::: Records for processing :::

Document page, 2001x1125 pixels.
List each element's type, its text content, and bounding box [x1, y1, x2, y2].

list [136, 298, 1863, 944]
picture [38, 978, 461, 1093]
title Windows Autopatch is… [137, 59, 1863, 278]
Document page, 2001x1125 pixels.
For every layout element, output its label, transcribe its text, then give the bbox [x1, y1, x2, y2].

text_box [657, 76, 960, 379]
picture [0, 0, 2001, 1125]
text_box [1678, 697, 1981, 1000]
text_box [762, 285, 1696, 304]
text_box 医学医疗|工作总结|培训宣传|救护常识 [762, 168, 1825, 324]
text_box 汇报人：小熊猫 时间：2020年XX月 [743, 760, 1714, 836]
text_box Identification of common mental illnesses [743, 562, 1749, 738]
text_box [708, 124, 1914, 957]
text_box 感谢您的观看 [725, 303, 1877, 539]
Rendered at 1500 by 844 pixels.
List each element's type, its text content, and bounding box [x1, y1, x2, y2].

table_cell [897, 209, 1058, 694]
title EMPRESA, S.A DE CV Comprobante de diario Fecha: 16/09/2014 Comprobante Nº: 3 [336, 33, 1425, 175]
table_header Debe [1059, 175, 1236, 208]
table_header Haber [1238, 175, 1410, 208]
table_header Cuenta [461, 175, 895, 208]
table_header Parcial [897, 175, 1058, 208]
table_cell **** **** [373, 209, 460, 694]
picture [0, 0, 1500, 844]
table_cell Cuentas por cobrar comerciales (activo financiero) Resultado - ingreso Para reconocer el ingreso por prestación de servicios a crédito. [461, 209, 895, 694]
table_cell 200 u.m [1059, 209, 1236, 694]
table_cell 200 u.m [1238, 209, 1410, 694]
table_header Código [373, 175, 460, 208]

:::

→ **Instruction**: The response should consist of all the entries, reproduced word for word.

→ **Answer section**:
Document page, 2001x1125 pixels.
List each element's type, its text content, and bounding box [x1, y1, x2, y2].

list [136, 298, 1863, 944]
picture [38, 978, 461, 1093]
title Windows Autopatch is… [137, 59, 1863, 278]
Document page, 2001x1125 pixels.
For every layout element, output its label, transcribe its text, then give the bbox [x1, y1, x2, y2].

text_box [657, 76, 960, 379]
picture [0, 0, 2001, 1125]
text_box [1678, 697, 1981, 1000]
text_box [762, 285, 1696, 304]
text_box 医学医疗|工作总结|培训宣传|救护常识 [762, 168, 1825, 324]
text_box 汇报人：小熊猫 时间：2020年XX月 [743, 760, 1714, 836]
text_box Identification of common mental illnesses [743, 562, 1749, 738]
text_box [708, 124, 1914, 957]
text_box 感谢您的观看 [725, 303, 1877, 539]
Rendered at 1500 by 844 pixels.
List each element's type, its text content, and bounding box [x1, y1, x2, y2].

table_cell [897, 209, 1058, 694]
title EMPRESA, S.A DE CV Comprobante de diario Fecha: 16/09/2014 Comprobante Nº: 3 [336, 33, 1425, 175]
table_header Debe [1059, 175, 1236, 208]
table_header Haber [1238, 175, 1410, 208]
table_header Cuenta [461, 175, 895, 208]
table_header Parcial [897, 175, 1058, 208]
table_cell **** **** [373, 209, 460, 694]
picture [0, 0, 1500, 844]
table_cell Cuentas por cobrar comerciales (activo financiero) Resultado - ingreso Para reconocer el ingreso por prestación de servicios a crédito. [461, 209, 895, 694]
table_cell 200 u.m [1059, 209, 1236, 694]
table_cell 200 u.m [1238, 209, 1410, 694]
table_header Código [373, 175, 460, 208]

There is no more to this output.